_Exercise_
Quote exactly and only this range of lines in the data below: the line that holds "potted plant: present [150,219,205,302]" to the line that holds "remote control: none [911,564,1045,616]", both included.

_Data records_
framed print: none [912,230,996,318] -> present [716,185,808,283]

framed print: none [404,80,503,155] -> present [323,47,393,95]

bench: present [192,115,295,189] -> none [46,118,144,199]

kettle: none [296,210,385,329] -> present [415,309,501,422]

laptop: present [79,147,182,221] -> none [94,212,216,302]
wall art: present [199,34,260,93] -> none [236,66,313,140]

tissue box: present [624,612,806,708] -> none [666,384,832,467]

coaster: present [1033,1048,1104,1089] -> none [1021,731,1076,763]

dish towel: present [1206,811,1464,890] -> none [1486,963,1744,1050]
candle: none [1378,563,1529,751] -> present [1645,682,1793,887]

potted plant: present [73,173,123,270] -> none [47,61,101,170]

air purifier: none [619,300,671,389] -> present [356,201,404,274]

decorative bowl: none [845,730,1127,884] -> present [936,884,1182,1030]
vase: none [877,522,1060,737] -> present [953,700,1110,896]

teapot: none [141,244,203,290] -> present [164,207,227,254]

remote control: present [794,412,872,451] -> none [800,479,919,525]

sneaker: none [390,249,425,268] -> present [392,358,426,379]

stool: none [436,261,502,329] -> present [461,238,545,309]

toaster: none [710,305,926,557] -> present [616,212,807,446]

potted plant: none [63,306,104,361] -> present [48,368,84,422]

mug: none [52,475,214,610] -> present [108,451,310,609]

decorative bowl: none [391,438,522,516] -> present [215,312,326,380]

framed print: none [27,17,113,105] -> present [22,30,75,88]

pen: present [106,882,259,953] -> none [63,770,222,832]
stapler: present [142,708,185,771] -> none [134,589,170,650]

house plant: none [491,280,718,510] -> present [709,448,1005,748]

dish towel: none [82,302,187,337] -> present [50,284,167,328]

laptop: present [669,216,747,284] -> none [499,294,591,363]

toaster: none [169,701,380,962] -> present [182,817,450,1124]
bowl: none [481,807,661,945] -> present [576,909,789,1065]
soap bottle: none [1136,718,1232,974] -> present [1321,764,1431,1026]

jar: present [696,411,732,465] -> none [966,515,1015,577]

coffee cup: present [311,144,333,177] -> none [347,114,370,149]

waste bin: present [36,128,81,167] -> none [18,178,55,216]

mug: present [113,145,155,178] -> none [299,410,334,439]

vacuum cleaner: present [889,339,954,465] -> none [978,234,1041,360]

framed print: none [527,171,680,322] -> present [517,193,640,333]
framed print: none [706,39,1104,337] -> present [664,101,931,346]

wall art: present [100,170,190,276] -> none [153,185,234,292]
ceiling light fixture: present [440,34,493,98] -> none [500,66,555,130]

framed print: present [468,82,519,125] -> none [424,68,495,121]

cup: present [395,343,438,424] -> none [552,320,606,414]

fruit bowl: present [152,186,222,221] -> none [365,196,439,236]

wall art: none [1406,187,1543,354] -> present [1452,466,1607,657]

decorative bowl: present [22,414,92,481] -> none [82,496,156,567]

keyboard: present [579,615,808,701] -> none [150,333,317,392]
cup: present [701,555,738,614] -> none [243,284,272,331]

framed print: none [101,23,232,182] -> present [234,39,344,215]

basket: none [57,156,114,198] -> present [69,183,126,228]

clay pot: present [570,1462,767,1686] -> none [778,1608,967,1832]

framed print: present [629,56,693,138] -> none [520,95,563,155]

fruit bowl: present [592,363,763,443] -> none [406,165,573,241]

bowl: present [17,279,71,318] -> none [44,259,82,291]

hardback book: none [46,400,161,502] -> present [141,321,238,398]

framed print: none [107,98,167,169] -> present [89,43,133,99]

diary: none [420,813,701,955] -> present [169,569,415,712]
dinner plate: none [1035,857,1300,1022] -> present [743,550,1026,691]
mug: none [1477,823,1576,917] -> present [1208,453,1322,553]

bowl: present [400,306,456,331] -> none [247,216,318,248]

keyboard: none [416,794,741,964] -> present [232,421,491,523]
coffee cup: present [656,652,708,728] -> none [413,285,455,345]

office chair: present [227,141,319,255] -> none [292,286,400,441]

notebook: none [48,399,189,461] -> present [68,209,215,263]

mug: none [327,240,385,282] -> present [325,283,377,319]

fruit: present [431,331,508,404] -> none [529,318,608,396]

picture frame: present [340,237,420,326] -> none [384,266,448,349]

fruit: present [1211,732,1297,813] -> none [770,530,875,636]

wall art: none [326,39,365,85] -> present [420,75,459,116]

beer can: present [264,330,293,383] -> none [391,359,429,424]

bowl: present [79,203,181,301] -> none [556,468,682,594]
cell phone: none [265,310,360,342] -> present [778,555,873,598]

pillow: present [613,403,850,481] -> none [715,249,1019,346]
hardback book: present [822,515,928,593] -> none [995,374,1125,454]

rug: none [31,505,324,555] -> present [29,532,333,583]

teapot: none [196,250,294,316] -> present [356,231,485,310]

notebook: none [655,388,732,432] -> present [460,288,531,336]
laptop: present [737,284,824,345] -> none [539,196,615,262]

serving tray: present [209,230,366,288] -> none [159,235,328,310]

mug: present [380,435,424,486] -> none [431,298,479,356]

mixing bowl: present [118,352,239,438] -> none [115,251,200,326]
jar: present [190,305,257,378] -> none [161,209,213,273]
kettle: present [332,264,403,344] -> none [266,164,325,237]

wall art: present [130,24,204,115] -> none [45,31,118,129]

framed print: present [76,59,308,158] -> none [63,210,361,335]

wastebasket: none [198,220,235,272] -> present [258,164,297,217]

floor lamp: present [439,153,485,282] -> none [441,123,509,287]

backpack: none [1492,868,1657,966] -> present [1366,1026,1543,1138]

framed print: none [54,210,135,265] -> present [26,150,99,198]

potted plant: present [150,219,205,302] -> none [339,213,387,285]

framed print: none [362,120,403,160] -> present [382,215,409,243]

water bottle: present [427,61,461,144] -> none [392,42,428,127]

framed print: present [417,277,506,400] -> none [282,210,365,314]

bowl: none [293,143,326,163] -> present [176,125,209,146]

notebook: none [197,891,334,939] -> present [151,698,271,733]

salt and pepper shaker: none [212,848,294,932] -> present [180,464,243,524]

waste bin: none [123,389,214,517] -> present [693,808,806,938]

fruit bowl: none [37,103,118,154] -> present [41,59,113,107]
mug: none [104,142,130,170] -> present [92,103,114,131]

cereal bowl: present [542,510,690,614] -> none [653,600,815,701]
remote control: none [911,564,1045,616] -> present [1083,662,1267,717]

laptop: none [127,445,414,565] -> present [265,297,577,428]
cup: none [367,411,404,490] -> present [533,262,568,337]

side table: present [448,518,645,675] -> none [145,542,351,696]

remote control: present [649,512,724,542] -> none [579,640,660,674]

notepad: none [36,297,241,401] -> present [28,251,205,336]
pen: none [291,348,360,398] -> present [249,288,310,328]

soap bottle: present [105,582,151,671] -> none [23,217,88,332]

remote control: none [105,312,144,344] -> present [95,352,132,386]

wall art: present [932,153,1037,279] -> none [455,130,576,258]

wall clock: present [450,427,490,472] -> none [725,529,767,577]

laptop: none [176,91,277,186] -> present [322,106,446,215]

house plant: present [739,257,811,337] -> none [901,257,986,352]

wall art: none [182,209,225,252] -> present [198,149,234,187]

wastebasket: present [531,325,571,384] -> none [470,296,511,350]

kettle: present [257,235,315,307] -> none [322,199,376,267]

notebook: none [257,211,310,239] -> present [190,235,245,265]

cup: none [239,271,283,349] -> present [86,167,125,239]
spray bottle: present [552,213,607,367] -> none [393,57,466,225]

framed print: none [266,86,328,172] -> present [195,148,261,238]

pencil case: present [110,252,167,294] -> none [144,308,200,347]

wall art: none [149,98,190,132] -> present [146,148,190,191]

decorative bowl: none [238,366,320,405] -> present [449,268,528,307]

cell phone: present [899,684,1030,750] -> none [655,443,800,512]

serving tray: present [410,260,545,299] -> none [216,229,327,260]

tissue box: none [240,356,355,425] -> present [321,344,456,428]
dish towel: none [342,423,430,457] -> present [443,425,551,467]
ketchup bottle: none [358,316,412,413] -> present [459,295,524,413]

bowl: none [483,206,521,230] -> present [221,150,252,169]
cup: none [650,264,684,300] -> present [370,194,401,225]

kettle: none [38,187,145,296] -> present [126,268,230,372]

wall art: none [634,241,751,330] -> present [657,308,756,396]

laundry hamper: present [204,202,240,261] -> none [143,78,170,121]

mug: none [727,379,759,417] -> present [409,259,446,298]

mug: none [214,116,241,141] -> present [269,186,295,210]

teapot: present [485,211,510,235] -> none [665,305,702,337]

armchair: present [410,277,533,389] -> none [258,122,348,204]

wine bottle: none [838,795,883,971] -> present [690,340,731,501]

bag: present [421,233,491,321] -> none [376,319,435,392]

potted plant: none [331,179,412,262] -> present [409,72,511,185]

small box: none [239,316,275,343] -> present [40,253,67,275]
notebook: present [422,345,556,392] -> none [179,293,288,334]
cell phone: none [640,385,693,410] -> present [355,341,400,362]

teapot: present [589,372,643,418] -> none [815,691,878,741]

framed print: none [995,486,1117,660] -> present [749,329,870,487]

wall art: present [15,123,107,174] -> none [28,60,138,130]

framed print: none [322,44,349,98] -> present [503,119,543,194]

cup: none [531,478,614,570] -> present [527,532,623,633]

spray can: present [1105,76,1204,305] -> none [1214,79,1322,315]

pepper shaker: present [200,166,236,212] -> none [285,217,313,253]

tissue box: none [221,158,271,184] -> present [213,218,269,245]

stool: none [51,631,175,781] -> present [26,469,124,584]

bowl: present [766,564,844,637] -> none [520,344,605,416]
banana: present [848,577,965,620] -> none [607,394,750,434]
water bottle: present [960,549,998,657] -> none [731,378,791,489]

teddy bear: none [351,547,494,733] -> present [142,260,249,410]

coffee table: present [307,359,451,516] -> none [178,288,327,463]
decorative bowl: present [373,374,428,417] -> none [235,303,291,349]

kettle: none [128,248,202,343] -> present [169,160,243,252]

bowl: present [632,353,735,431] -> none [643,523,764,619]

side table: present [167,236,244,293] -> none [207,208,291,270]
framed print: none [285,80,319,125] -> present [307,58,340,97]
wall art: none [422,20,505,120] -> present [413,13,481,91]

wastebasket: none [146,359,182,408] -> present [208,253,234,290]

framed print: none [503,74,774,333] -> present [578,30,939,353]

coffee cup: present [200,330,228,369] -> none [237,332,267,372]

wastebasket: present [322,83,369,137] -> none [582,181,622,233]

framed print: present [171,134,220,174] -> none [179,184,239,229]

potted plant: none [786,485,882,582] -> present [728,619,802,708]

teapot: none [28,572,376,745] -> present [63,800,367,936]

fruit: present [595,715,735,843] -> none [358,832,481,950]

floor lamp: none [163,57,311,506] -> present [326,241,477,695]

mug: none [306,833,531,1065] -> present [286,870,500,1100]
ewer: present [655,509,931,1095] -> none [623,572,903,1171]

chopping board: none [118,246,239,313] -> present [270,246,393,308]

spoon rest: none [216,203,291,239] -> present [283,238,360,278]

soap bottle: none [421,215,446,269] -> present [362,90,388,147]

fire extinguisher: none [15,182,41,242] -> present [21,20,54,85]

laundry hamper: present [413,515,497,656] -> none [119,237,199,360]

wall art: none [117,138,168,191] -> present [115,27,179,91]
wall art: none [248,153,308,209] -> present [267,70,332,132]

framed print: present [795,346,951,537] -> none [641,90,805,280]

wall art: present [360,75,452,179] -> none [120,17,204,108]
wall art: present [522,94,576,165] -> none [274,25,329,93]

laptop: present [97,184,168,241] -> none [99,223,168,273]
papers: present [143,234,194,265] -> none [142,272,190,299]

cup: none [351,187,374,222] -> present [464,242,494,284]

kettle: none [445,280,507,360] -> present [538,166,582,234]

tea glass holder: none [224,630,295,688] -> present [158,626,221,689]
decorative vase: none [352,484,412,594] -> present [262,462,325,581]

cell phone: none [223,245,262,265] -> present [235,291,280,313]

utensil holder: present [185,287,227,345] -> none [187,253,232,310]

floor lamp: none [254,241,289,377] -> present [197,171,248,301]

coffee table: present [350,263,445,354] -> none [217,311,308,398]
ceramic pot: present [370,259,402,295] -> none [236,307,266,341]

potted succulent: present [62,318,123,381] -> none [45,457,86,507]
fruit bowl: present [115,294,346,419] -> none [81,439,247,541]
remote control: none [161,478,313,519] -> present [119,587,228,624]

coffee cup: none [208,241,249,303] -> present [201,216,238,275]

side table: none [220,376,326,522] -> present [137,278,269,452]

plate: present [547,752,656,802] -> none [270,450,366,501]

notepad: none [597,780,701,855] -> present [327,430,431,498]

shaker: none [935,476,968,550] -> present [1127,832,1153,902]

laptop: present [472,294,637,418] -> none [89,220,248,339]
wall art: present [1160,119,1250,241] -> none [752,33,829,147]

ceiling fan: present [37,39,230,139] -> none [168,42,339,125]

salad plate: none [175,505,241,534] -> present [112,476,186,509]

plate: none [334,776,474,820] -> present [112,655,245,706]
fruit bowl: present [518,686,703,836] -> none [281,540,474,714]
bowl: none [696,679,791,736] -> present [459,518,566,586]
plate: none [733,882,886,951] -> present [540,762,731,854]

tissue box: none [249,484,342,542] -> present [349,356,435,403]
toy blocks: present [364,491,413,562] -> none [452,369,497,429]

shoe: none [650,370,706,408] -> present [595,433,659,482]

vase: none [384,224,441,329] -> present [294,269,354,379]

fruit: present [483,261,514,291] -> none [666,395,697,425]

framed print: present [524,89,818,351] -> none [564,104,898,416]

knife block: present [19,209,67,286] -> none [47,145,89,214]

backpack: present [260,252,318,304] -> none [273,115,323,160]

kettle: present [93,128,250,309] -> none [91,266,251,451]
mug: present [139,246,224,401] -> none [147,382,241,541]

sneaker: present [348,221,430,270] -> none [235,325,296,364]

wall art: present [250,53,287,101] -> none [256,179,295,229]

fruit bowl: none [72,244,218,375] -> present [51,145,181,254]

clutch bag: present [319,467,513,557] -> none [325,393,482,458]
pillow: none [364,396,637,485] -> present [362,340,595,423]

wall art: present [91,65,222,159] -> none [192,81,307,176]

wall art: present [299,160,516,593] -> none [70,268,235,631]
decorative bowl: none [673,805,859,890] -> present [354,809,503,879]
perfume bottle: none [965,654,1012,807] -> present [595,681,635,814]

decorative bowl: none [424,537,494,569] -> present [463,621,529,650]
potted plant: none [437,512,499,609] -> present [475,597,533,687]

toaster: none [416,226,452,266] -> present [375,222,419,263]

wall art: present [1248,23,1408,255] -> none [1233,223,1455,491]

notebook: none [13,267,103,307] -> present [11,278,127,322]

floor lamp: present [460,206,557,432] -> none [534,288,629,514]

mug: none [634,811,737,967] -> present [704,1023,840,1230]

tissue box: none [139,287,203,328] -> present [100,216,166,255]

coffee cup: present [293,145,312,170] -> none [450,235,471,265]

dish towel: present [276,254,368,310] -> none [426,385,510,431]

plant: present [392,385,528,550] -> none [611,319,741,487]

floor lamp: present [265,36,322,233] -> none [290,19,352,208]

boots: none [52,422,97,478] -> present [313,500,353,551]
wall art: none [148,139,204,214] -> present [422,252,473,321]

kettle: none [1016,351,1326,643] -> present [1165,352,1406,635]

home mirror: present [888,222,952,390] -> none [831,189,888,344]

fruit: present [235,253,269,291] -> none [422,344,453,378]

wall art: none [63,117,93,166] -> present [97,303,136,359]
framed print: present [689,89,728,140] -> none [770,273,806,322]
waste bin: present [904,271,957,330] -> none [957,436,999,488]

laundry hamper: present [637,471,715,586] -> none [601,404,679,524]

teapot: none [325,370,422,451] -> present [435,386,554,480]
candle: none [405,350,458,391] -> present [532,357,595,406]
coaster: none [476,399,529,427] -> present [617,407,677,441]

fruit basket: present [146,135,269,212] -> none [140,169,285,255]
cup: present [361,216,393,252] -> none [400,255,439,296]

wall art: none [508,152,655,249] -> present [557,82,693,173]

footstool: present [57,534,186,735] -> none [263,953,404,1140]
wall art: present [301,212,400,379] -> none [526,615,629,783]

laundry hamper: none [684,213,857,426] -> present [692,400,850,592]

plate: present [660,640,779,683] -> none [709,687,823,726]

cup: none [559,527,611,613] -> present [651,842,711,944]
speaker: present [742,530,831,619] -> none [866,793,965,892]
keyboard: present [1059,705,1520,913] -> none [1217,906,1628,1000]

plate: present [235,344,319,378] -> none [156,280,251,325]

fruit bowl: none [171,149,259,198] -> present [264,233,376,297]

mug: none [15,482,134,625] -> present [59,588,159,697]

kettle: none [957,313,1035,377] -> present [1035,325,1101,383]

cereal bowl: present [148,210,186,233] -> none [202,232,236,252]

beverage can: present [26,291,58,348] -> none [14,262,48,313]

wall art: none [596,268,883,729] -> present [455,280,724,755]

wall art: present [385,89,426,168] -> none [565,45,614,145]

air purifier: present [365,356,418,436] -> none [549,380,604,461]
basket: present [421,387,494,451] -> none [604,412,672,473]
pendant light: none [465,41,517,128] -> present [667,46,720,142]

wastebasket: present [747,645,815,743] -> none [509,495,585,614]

_Reply to the task_
potted plant: present [150,219,205,302] -> none [339,213,387,285]

framed print: none [362,120,403,160] -> present [382,215,409,243]

water bottle: present [427,61,461,144] -> none [392,42,428,127]

framed print: present [417,277,506,400] -> none [282,210,365,314]

bowl: none [293,143,326,163] -> present [176,125,209,146]

notebook: none [197,891,334,939] -> present [151,698,271,733]

salt and pepper shaker: none [212,848,294,932] -> present [180,464,243,524]

waste bin: none [123,389,214,517] -> present [693,808,806,938]

fruit bowl: none [37,103,118,154] -> present [41,59,113,107]
mug: none [104,142,130,170] -> present [92,103,114,131]

cereal bowl: present [542,510,690,614] -> none [653,600,815,701]
remote control: none [911,564,1045,616] -> present [1083,662,1267,717]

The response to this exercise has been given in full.